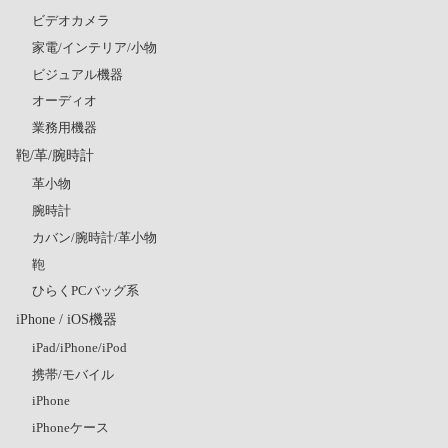
ビデオカメラ
家電/インテリア/小物
ビジュアル機器
オーディオ
業務用機器
鞄/革/腕時計
革小物
腕時計
カバン/腕時計/革小物
鞄
ひらくPCバッグ系
iPhone / iOS機器
iPad/iPhone/iPod
携帯/モバイル
iPhone
iPhoneケース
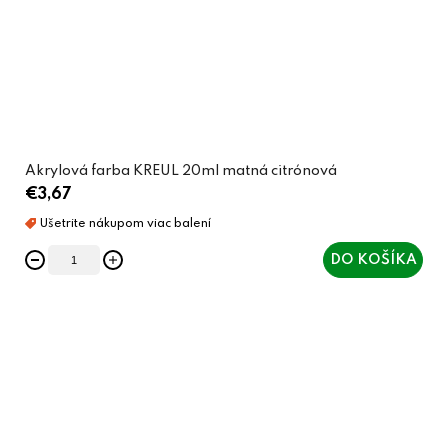
Akrylová farba KREUL 20ml matná citrónová
€3,67
DO KOŠÍKA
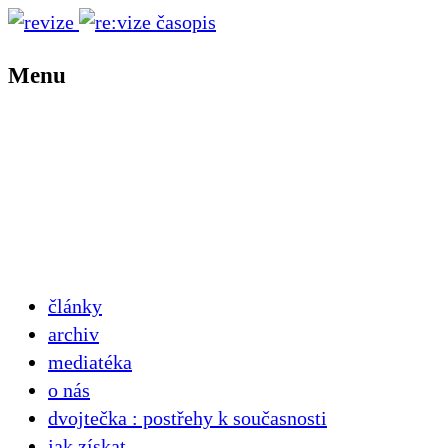
Menu
články
archiv
mediatéka
o nás
dvojtečka : postřehy k současnosti
jak získat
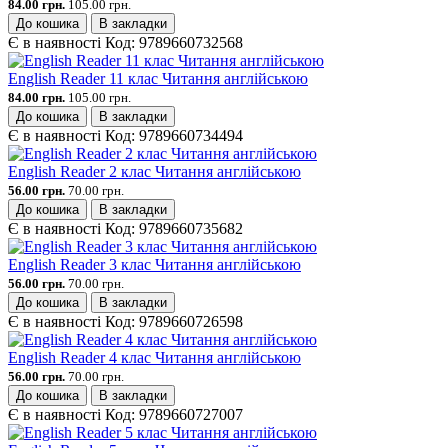
84.00 грн.
105.00 грн.
До кошика
В закладки
Є в наявності
Код:
9789660732568
English Reader 11 клас Читання англійською
84.00 грн.
105.00 грн.
До кошика
В закладки
Є в наявності
Код:
9789660734494
English Reader 2 клас Читання англійською
56.00 грн.
70.00 грн.
До кошика
В закладки
Є в наявності
Код:
9789660735682
English Reader 3 клас Читання англійською
56.00 грн.
70.00 грн.
До кошика
В закладки
Є в наявності
Код:
9789660726598
English Reader 4 клас Читання англійською
56.00 грн.
70.00 грн.
До кошика
В закладки
Є в наявності
Код:
9789660727007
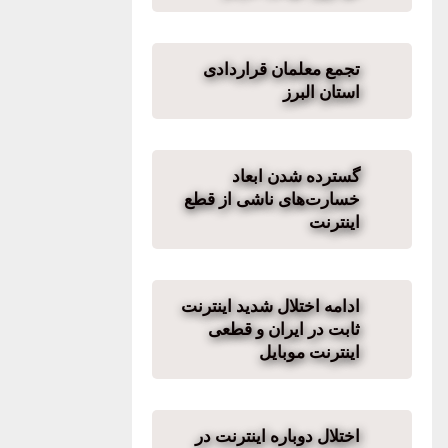
تجمع معلمان قراردادی
استان البرز
گسترده شدن ابعاد
خسارت‌های ناشی از قطع
اینترنت
ادامه اختلال شدید اینترنت
ثابت در ایران و قطعی
اینترنت موبایل
اختلال دوباره اینترنت در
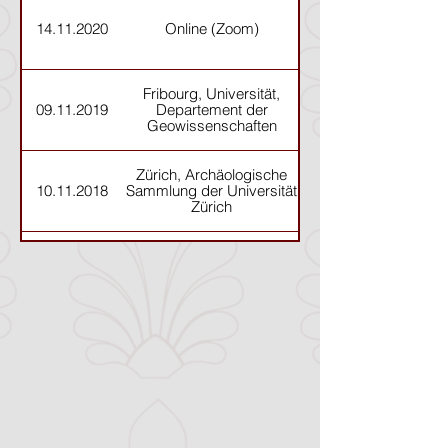
14.11.2020
Online (Zoom)
Fribourg, Universität,
09.11.2019
Departement der
Geowissenschaften
Zürich, Archäologische
Das Handwerk in der
10.11.2018
Sammlung der Universität
Zürich
Fribourg, Museum
11.11.2017
Gutenberg
Genève, Université de
Genève, Département
12.11.2016
des sciences de
l’Antiquité, Unité
d’archéologie classique et
Collection des moulages
12.11.2015
Avenches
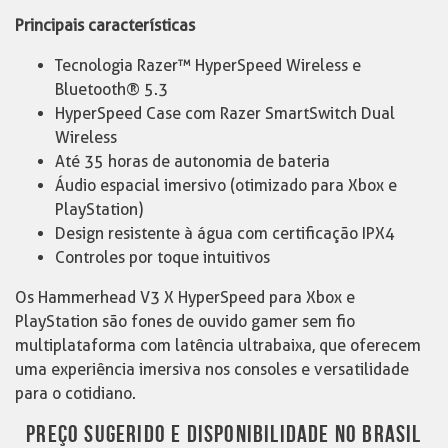
Principais características
Tecnologia Razer™ HyperSpeed Wireless e
Bluetooth® 5.3
HyperSpeed Case com Razer SmartSwitch Dual
Wireless
Até 35 horas de autonomia de bateria
Áudio espacial imersivo (otimizado para Xbox e
PlayStation)
Design resistente à água com certificação IPX4
Controles por toque intuitivos
Os Hammerhead V3 X HyperSpeed para Xbox e
PlayStation são fones de ouvido gamer sem fio
multiplataforma com latência ultrabaixa, que oferecem
uma experiência imersiva nos consoles e versatilidade
para o cotidiano.
PREÇO SUGERIDO E DISPONIBILIDADE NO BRASIL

-------------------------

◆ **Problem requirements**: Show each line of the material above where "Xbox" occurs.

◆ **Answer for this exercise**:
Áudio espacial imersivo (otimizado para Xbox e
Os Hammerhead V3 X HyperSpeed para Xbox e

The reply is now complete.